Sierra le contestó que estaban bien y que de momento seguirían allí. Pulsó el botón de «Enviar» y apagó el ordenador.

Estaba agotada. No tenía fuerzas ni para subir y acostarse. Cerró los ojos. Se preguntó si aún habría luz en el trailer de Travis.

Se durmió profundamente, pero empezó a soñar. Se vio en la cocina del rancho, pero ésta estaba diferente y ella tenía puesta una falda de lana larga… En el sueño se oyó preguntar por la tetera, como repitiendo la escena de la realidad en que la tetera se había cambiado de lugar.

Sabía que estaba soñando y quería despertarse, pero no podía.

Se quedó mirando la tetera. Sintió una mezcla de emociones: soledad, anhelo por el hombre que ya no estaba, amor por su hijo…

Y algo más. Un deseo prohibido que no tenía nada que ver con el hombre que la había dejado.

Sierra se despertó por su fuerza de voluntad, y sintió las lágrimas de la mujer del sueño, de la otra Sierra.

La habitación estaba fría. El fuego de la chimenea se había apagado. Se ajustó la chaqueta y se levantó de la silla. Fue a la ventana y vio que el trailer de Travis estaba oscuro.

«Ha sido sólo un sueño», se dijo.

Entonces, ¿por qué tenía el corazón roto?

Se marchó a la cocina por el pasillo oscuro. Necesitaba una taza de té.

Encontró un interruptor al lado de la puerta trasera y lo encendió.

La realidad volvió a través de la luz.

Decidió prepararse un té.

Cuando estaba bebiendo el té apareció Liam.

—¿Es de mañana ya? —preguntó.

—No. Vuelve a la cama.

—¿Puedo tomar té?

—No, otra vez.

Liam se sentó en una silla.

—Pero si hay cacao, te preparé una taza—dijo su madre.

—Hay cacao —dijo Liam—. Lo vi en la despensa. Es instantáneo.

Sierra le sonrió, se levantó y fue a la despensa. Gracias a Travis había leche en el frigorífico. Calentó una taza de leche en el microondas y le puso cacao.

—Me gusta este sitio —dijo Liam—. Es mejor que cualquier lugar en los que hemos vivido.

—¿De verdad piensas eso? —preguntó Sierra—. ¿Por qué?

Liam tomó un sorbo de cacao.

—Parece un verdadero hogar.

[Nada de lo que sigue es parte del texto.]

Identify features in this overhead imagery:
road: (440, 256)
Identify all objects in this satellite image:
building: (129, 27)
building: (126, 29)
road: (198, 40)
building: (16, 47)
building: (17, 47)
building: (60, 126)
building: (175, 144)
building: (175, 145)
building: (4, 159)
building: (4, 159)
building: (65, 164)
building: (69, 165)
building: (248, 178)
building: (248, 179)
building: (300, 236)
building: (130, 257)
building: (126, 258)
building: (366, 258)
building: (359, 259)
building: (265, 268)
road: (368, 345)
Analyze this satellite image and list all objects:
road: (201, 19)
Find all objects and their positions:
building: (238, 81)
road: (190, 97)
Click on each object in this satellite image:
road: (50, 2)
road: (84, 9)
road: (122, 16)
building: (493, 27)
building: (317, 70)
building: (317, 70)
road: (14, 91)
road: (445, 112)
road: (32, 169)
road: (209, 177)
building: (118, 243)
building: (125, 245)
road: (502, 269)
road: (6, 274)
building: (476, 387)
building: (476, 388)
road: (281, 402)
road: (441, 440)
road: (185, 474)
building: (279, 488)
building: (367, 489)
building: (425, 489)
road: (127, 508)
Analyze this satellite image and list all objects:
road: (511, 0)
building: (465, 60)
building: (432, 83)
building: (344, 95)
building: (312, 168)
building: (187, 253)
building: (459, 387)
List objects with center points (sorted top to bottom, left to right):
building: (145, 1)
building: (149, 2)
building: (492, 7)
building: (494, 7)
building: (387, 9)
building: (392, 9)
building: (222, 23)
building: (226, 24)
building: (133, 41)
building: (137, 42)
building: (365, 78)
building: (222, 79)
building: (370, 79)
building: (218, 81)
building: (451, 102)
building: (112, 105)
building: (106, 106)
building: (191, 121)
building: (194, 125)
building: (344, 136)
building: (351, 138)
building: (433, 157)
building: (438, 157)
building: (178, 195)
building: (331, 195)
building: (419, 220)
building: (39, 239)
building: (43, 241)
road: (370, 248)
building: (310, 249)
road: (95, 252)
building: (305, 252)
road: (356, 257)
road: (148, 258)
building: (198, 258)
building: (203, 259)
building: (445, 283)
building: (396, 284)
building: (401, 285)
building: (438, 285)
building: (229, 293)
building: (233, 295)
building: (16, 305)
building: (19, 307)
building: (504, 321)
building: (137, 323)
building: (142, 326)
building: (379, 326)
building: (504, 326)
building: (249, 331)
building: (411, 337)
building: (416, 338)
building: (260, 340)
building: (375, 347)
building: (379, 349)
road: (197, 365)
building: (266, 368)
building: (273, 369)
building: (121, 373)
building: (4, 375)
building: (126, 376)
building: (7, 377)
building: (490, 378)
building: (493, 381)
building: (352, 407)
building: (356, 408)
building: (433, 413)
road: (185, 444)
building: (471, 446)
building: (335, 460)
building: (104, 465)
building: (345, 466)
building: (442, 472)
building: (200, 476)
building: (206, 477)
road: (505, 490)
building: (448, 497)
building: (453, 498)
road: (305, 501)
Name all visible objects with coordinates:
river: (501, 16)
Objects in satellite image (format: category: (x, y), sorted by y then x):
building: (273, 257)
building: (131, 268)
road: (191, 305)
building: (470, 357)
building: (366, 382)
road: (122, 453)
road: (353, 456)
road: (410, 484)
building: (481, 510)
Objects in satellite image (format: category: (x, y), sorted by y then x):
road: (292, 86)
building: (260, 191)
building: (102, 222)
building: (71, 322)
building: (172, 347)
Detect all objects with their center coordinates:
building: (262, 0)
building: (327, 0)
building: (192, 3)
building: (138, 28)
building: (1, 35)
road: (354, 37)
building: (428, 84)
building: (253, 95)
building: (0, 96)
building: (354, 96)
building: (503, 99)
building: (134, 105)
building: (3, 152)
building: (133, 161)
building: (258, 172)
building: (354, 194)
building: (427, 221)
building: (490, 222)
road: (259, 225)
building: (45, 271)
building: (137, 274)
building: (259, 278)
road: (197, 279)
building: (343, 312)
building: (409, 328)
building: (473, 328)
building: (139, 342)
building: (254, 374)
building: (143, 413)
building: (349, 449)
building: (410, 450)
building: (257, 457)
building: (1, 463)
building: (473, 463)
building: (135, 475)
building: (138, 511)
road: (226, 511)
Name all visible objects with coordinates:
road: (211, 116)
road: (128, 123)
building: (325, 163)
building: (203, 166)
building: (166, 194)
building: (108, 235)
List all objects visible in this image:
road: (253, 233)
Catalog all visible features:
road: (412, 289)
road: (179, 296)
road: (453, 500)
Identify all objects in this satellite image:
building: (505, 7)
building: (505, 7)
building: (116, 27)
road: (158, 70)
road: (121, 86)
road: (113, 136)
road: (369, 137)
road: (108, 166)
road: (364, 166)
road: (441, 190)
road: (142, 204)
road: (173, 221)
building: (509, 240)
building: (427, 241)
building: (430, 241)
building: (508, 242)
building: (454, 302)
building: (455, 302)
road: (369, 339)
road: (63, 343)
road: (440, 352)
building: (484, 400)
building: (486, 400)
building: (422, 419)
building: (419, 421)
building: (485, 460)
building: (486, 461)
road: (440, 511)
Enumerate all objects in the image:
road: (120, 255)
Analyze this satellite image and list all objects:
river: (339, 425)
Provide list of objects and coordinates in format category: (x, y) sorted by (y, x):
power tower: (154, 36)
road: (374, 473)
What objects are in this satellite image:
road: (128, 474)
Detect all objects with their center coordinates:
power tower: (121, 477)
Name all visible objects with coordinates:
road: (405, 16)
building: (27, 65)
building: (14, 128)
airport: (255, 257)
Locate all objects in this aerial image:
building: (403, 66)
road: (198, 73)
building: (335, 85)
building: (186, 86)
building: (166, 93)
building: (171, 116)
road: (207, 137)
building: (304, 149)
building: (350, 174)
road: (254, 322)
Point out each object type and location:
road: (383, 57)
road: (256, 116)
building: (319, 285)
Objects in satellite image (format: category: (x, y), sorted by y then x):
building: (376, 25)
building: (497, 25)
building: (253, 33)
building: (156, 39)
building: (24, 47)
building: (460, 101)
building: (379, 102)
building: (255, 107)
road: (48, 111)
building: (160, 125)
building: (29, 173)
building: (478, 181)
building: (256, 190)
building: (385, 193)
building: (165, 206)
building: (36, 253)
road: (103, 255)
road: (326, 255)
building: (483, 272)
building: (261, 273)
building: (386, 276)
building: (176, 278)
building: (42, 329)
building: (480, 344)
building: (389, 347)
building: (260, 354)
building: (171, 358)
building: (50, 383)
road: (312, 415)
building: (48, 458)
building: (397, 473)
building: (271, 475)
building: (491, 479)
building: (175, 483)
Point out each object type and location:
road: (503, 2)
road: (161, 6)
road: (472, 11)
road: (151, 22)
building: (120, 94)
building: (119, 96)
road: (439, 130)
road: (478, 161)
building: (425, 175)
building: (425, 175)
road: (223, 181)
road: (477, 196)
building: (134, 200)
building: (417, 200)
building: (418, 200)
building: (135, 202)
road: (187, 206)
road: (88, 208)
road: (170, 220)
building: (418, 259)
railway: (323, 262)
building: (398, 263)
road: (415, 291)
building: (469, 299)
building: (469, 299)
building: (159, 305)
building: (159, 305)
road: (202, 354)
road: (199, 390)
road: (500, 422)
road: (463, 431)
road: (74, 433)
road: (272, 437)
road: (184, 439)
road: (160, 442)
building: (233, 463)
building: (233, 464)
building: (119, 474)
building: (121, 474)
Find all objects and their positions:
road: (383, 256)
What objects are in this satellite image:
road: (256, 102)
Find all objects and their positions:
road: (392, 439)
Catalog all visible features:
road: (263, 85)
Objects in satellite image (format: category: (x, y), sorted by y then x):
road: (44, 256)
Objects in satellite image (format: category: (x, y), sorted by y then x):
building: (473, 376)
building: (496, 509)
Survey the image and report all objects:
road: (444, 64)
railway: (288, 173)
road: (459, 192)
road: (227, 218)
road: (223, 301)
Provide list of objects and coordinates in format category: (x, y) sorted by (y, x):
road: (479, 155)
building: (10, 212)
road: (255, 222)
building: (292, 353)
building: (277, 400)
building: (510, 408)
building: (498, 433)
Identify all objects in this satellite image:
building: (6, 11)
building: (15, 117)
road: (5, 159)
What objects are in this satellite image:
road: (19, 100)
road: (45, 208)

Aquí ha vivido mucha gente. Y todos eran McKettrick, como nosotros.

Sierra se sintió herida, pero lo disimuló con una sonrisa.

—Dondequiera que vivamos, está nuestro hogar, porque estamos juntos.

Liam la miró escépticamente.

—Nunca hemos tenido tanto sitio… Ni hemos tenido un granero con caballos… Y fantasmas… —susurró con entusiasmo.

Sierra estaba pensando cómo hablarle del tema de los fantasmas, cuando se oyó el delicado sonido del piano.